- [WHAT THIS TASK INVOLVES] Give again, unaltered, the lines of the listing below that run from the line having "42: (229, 157)" through the line having "67: (131, 103)".

--- START ---

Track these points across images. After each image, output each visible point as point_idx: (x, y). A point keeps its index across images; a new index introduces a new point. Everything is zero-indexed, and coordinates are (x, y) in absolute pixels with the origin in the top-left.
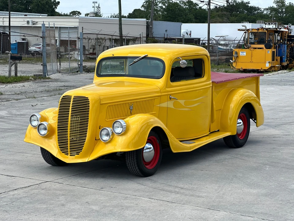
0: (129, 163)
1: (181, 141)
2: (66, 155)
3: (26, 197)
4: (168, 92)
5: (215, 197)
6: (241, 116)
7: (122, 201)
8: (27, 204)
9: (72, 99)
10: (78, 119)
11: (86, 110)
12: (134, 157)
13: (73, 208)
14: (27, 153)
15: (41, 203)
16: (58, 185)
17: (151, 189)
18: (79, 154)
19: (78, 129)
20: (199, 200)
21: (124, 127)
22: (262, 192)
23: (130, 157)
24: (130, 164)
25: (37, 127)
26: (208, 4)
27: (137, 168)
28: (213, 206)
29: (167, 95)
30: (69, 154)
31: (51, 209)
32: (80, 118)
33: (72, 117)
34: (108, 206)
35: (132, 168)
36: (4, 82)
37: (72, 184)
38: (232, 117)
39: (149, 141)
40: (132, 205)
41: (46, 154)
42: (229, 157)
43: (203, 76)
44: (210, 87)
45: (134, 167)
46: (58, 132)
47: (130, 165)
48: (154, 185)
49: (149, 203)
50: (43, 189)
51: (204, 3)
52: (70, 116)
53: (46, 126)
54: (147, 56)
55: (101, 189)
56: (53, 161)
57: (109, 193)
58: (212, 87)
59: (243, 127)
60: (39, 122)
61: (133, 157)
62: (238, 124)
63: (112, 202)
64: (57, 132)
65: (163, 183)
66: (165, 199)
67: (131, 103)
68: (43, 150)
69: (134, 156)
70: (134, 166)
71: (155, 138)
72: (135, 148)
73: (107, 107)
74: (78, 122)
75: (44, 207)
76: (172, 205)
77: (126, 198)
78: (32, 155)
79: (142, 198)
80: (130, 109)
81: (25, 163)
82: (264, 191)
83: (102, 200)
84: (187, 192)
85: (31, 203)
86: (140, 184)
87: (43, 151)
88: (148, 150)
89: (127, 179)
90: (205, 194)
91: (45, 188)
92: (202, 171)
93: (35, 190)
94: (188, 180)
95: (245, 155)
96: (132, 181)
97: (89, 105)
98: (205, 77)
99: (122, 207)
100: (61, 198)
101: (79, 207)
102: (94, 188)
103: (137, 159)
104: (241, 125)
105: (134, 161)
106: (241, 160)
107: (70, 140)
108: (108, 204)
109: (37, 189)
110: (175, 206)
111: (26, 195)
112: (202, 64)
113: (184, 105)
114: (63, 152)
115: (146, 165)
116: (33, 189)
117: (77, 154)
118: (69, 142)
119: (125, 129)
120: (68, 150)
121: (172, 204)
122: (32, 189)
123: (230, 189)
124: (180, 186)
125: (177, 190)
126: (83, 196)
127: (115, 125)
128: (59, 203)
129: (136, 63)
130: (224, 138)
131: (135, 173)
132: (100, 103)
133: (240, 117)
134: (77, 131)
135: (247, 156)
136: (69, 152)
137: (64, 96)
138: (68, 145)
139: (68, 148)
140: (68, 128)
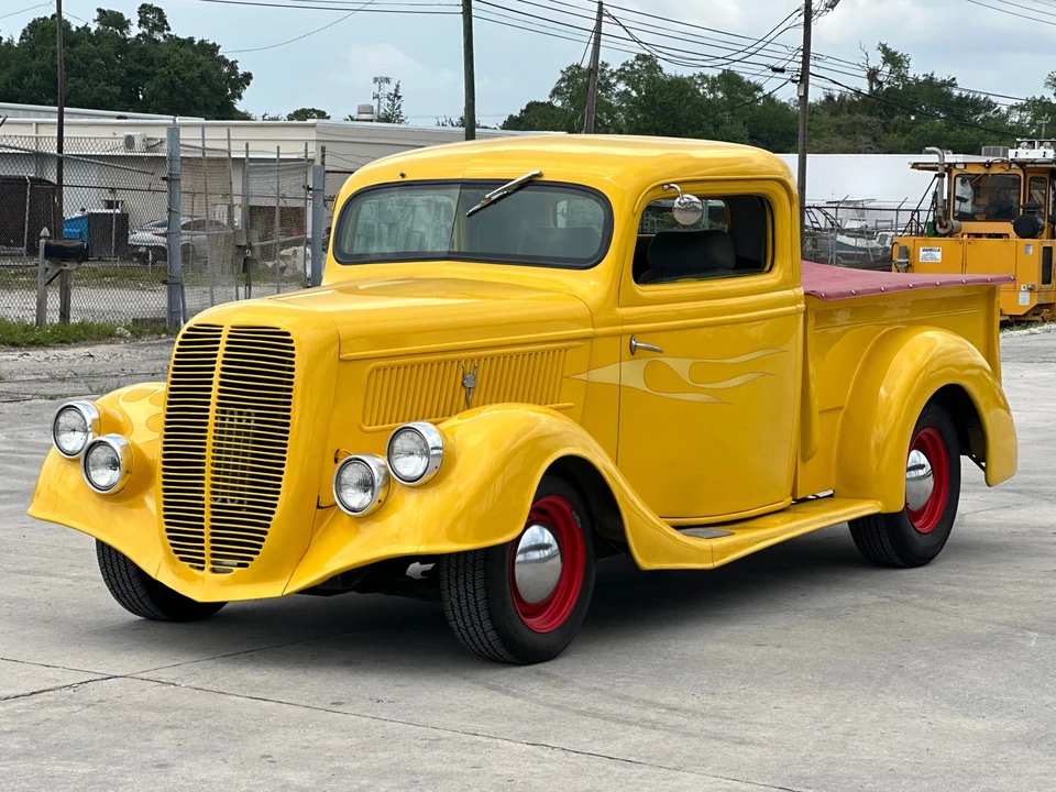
0: (456, 605)
1: (678, 528)
2: (199, 568)
3: (11, 732)
4: (624, 322)
5: (811, 743)
6: (924, 437)
7: (416, 752)
8: (12, 758)
9: (224, 339)
10: (249, 421)
11: (281, 382)
12: (474, 581)
13: (205, 776)
14: (51, 575)
15: (69, 758)
16: (154, 691)
17: (543, 711)
18: (246, 565)
19: (245, 461)
20: (742, 756)
21: (435, 452)
22: (1011, 729)
23: (461, 581)
24: (460, 609)
25: (83, 453)
26: (799, 78)
27: (487, 625)
28: (801, 778)
29: (620, 335)
30: (208, 566)
31: (111, 779)
32: (257, 415)
33: (224, 412)
34: (355, 773)
35: (469, 624)
36: (17, 339)
37: (215, 688)
38: (886, 442)
39: (538, 516)
40: (457, 768)
41: (116, 567)
42: (874, 598)
43: (767, 268)
44: (798, 311)
45: (476, 621)
46: (165, 477)
47: (457, 611)
48: (557, 696)
49: (528, 764)
50: (88, 706)
51: (787, 76)
52: (213, 407)
53: (118, 451)
54: (540, 175)
55: (335, 708)
56: (146, 601)
57: (365, 721)
58: (805, 313)
59: (929, 483)
60: (91, 435)
61: (469, 576)
62: (909, 469)
63: (371, 755)
64: (159, 474)
65: (595, 689)
66: (597, 747)
67: (469, 364)
68: (107, 552)
69: (474, 577)
70: (474, 617)
71: (564, 506)
72: (481, 538)
73: (367, 371)
74: (247, 434)
75: (80, 771)
76: (627, 771)
77: (434, 743)
78: (70, 582)
79: (499, 741)
80: (463, 384)
81: (37, 609)
82: (1021, 726)
83: (330, 750)
84: (695, 724)
85: (27, 755)
86: (499, 690)
87: (107, 557)
88: (536, 555)
89: (446, 671)
90: (771, 734)
91: (100, 701)
92: (760, 649)
93: (57, 706)
94: (699, 680)
95: (940, 593)
96: (465, 678)
97: (292, 363)
98: (776, 269)
99: (413, 777)
100: (160, 738)
101: (227, 772)
102: (303, 703)
103: (486, 587)
104: (924, 477)
105: (475, 598)
106: (923, 612)
107: (213, 506)
108: (355, 765)
109: (64, 703)
110: (641, 777)
111: (15, 727)
112: (765, 221)
113: (689, 382)
114: (182, 559)
115: (526, 615)
116: (49, 704)
117: (239, 565)
118: (207, 516)
119: (437, 462)
120: (202, 548)
121: (626, 767)
122: (43, 705)
123: (874, 715)
124: (663, 701)
125: (651, 714)
126: (252, 732)
127: (398, 444)
128: (149, 756)
129: (493, 206)
130: (852, 523)
131: (480, 646)
132: (342, 354)
133: (916, 444)
134: (244, 468)
135: (946, 598)
136: (207, 559)
137: (192, 326)
138: (203, 527)
139: (203, 541)
140: (204, 457)
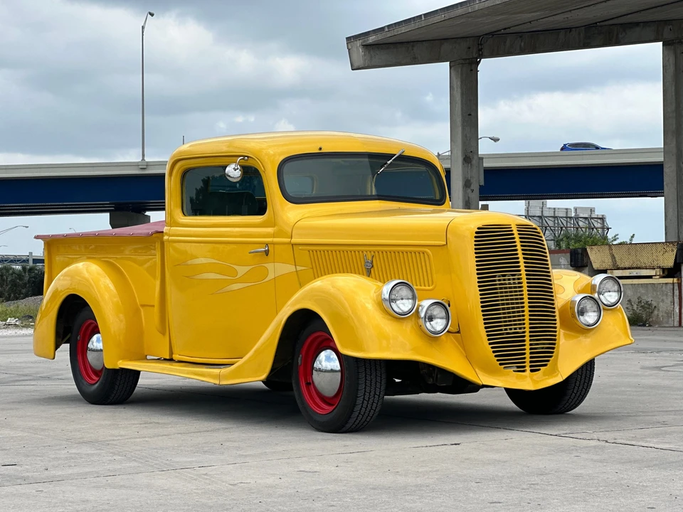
2: (520, 371)
9: (516, 232)
18: (546, 365)
136: (528, 364)
137: (481, 226)
138: (524, 345)
139: (524, 354)
140: (523, 303)
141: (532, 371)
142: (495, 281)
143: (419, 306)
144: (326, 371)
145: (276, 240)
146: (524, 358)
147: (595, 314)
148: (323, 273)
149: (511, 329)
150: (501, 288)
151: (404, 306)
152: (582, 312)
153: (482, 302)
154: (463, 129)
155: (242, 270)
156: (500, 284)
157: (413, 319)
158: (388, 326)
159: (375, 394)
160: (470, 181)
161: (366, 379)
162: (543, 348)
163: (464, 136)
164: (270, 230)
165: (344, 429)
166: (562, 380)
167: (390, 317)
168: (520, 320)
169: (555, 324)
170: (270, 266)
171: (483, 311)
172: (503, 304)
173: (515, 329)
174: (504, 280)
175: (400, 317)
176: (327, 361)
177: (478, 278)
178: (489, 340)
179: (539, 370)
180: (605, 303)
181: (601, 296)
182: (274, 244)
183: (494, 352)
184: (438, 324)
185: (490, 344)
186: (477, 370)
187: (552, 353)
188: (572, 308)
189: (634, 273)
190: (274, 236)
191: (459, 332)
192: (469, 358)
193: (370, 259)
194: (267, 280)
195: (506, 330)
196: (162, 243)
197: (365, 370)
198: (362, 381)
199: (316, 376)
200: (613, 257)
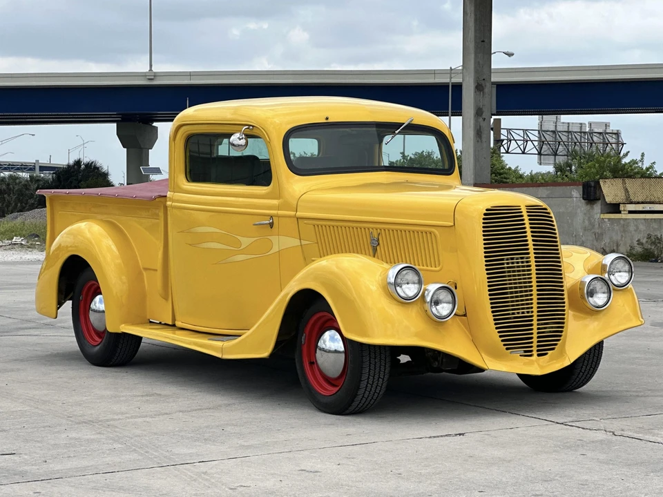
18: (553, 349)
136: (535, 349)
137: (489, 207)
138: (532, 329)
139: (532, 338)
140: (531, 286)
141: (539, 355)
142: (503, 264)
143: (426, 290)
144: (330, 352)
145: (280, 212)
146: (532, 343)
147: (606, 295)
148: (329, 252)
149: (518, 313)
150: (509, 272)
151: (410, 290)
152: (591, 293)
153: (489, 286)
154: (476, 56)
155: (245, 241)
156: (508, 268)
157: (419, 304)
158: (394, 311)
159: (379, 377)
160: (482, 109)
161: (370, 363)
162: (550, 332)
163: (477, 64)
164: (275, 202)
165: (348, 412)
166: (569, 364)
167: (395, 302)
168: (527, 304)
169: (564, 307)
170: (274, 239)
171: (490, 295)
172: (511, 288)
173: (523, 313)
174: (513, 263)
175: (406, 301)
176: (331, 341)
177: (486, 261)
178: (496, 324)
179: (546, 354)
180: (615, 283)
181: (612, 277)
182: (278, 216)
183: (500, 336)
184: (444, 309)
185: (497, 328)
186: (483, 354)
187: (560, 336)
188: (581, 289)
189: (648, 207)
190: (279, 208)
191: (465, 315)
192: (475, 342)
193: (376, 236)
194: (271, 252)
195: (513, 314)
196: (166, 208)
197: (370, 354)
198: (366, 365)
199: (319, 355)
200: (626, 190)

--- END ---

- [TASK SOLUTION]
42: (229, 157)
43: (203, 76)
44: (210, 87)
45: (134, 167)
46: (58, 132)
47: (130, 165)
48: (154, 185)
49: (149, 203)
50: (43, 189)
51: (204, 3)
52: (70, 116)
53: (46, 126)
54: (147, 56)
55: (101, 189)
56: (53, 161)
57: (109, 193)
58: (212, 87)
59: (243, 127)
60: (39, 122)
61: (133, 157)
62: (238, 124)
63: (112, 202)
64: (57, 132)
65: (163, 183)
66: (165, 199)
67: (131, 103)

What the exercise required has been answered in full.